**What you will do**.
**a.** According to the biography of historian Charles Freeman, in what year was he appointed head of history at St. Clare's, Oxford?
**b.** Continue the biography of historian Charles Freeman past its last sentence.

Charles P. Freeman (born 1947) is an English historian specializing in the history of ancient Greece and Rome. He is the author of numerous books on the ancient world including The Closing of the Western Mind: The Rise of Faith and the Fall of Reason. He has taught courses on ancient history in Cambridge's Adult Education program and is a Historical Consultant to the Blue Guides. He also leads cultural study tours to Italy, Greece, and Turkey. In 2003, he was elected a Fellow of the Royal Society of Arts.

Early life and education
From an early age Freeman was passionate about history and spent his school holidays helping on archeological digs run by Ipswich Museum. He studied law at Trinity College, Cambridge, and after graduation spent a year teaching in Sudan.

He also holds a master's degree in African history and politics from the School of Oriental and African Studies at the University of London and an additional master's degree in applied research in education from the University of East Anglia.

In 1978 he was appointed head of history at St. Clare's, Oxford, an international sixth form college and spent ten years there.  He spent thirty years in total as a teacher and examiner/senior examiner with the International Baccalaureate. From 1988 he has worked full-time as a professional freelance historian.

**Dataset excerpt**.
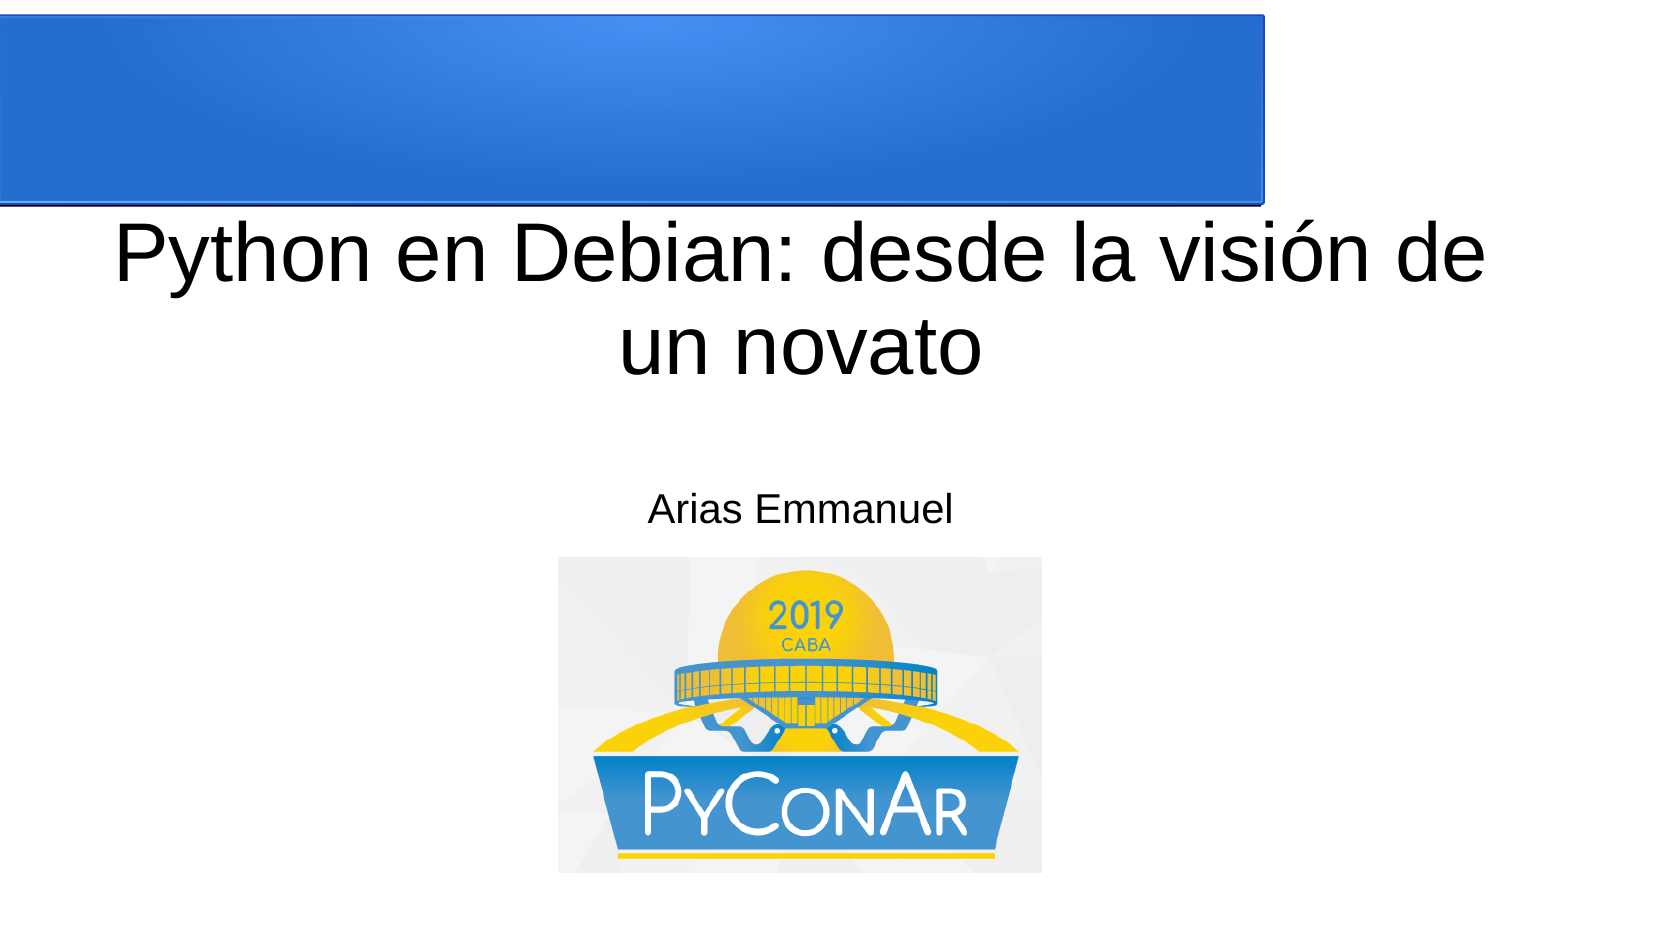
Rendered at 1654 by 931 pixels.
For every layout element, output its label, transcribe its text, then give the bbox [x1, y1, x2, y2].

subtitle Python en Debian: desde la visión de un novato Arias Emmanuel [56, 206, 1546, 532]
picture [558, 557, 1042, 873]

**Written answers**.
**a.** 1978

**b.**
Personal life
Charles Freeman lives in Suffolk near Framlingham, England, with his second wife Lydia; between them they have seven children.

Publications
The World of the Romans: Illustrated Encyclopedia of World History. 1993, Oxford University Press.
Egypt, Greece and Rome: Civilizations of the Ancient Mediterranean. 1996. Third edition-2014.
The Legacy of Ancient Egypt. 1997, Facts on File/Checkmark Books
The Greek Achievement: The Foundation of the Western World. 1999	
The Closing of the Western Mind: The Rise of Faith and the Fall of Reason. Published October 7, 2003
A.D. 381: Heretics, Pagans, and the Dawn of the Monotheistic State. 2009.
A New History of Early Christianity. 2009.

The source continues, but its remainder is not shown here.